_AIM OF THE TASK_
Type out the lines below exactly, pictures excluded.

_PROVIDED MATERIAL_
• • • • • • •
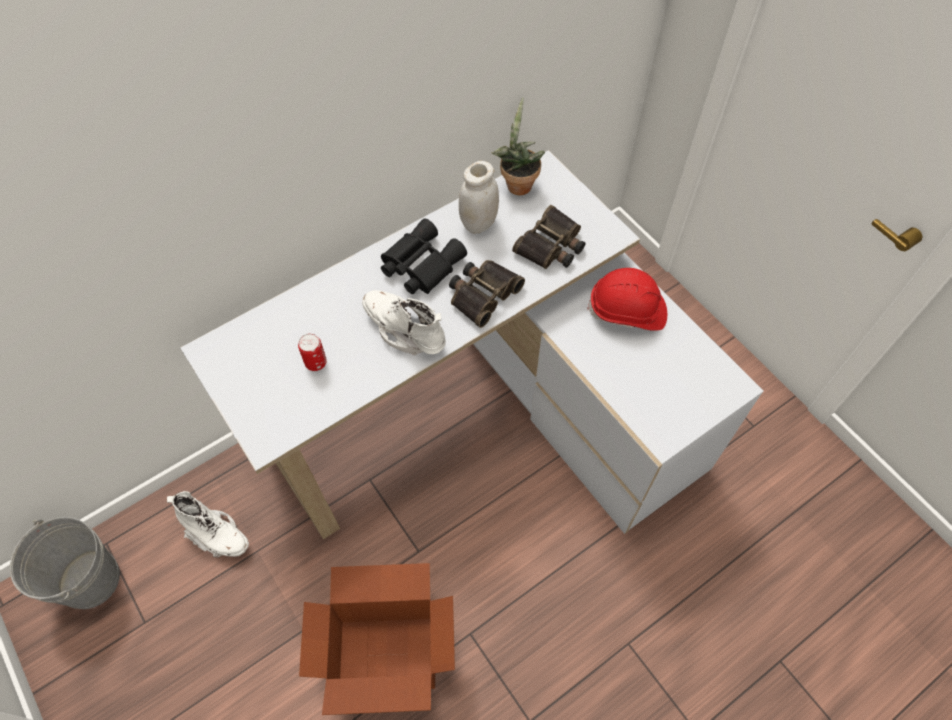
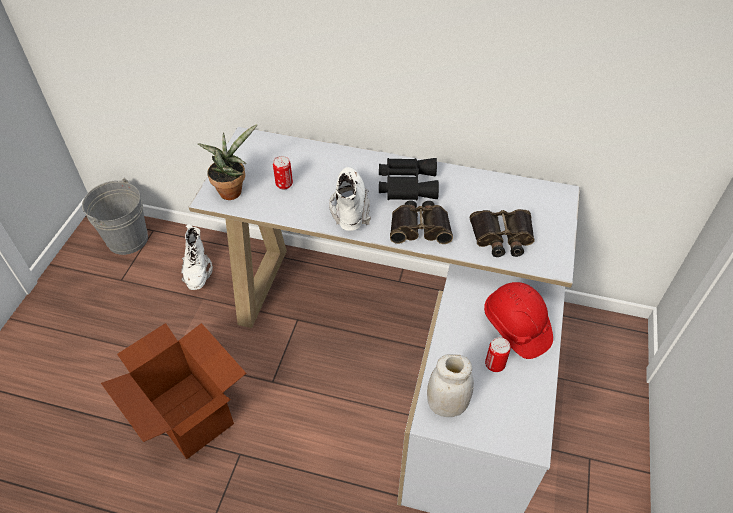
camera: 50 degrees right, 10 degrees down
(479, 223) = (472, 190): white jar -> white jar (446, 406)
(517, 183) = (529, 188): potted plant -> potted plant (232, 190)
(649, 354) = (494, 365): none -> can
• • • • • • •
_EXERCISE ANSWER_
camera: 50 degrees right, 10 degrees down
(479, 223) = (472, 190): white jar -> white jar (446, 406)
(517, 183) = (529, 188): potted plant -> potted plant (232, 190)
(649, 354) = (494, 365): none -> can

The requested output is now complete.